• eric.cardinal (10/7/2010)


    At the end of the article it kind of sums it up for me where you are going with this...Henry Ford's craftsman didn't like the assembly line approach either. This is a very telling comment. To me this is more of a philisophical discussion than one of simple code efficiency, creating a code monkey is not what I want as a supervisor. I need people who can solve complex problems, creatively. I know you are only describing creation of "plumbing" here but the title of your article proclaims the production of limited interaction cookie cutter applications, a consistent approach to anything is admirable. But, the loss of the craftsmen creates a gap in ingenuity and innovation...I would hate to see the same thing happen to this industry as has happened to many others. Noble idea but I have a dissenting view on making things too cookie cutter. A few things you forgot to mention about the Japanese auto makers and their efficiency culture. They work 14-16 hour days...6 days a week, they have a negative population growth, and retirement is mainly a dream. I like people where I work but I don't want to spend my life with them...there is a balance.

    Cheers.

    My view as a technologist is that our job is to move things forward. We do this by relieving humans of relatively mindless repetetive work that shouldn't need to be redone, probably poorly, by every person who's trying to achieve something.

    In the 1800s every house had a weaving loom and of necessity the woman of the house spent many of her daily hours making clothes. Today factories do the same job more efficiently and consistently and women are free to do other things, including make clothes for fun if that is their inclination.

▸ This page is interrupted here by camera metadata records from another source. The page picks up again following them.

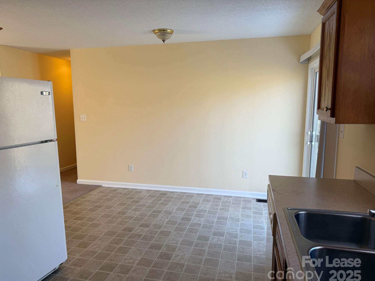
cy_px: 145
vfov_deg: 54.9
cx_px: 180
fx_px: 271
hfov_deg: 69.4
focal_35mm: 25
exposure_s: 1/120
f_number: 1.78
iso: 80
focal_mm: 6.76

    In the 1960s assembly language programmers spent significant amounts of their time reinventing the plumbing of parameter passing, looping, and so forth. Today compilers do all these things consistently and accurately, vastly reducing the amount of time that we all need to create real functionality.

    RAP is in the same spirit. The objective is to properly and systematically do what most programmers currently do both imporperly and inconsistently. They do these things poorly because they're being paid to create functionality, not diddle with plumbing, and so the plumbing always gets short shrift and is done as an afterthought.

    RAP is to application design what compilers are to program writing ... it's a fundamentally different environment in which programmers are relieved of mundane tasks they shouldn't need to do and are rewarded with automatic functionality that they could never afford to implement if they had to do the mundane tasks by hand.

    RAP will not turn programmers into assembly line workers. With RAP, as with compilers that generate your machine code, the assembly-line work is done by the computer, leaving you free to think about grander things than how to implement auditing all over again (RAP gives you auditing, among many other things, for frree).

    So please, let's move forward. Automation ultimately leads to a higher standard of living, even if it forces some of us to re-educate ourselves. At the end of the day I would hope that creating a higher standard of living is what we're all about.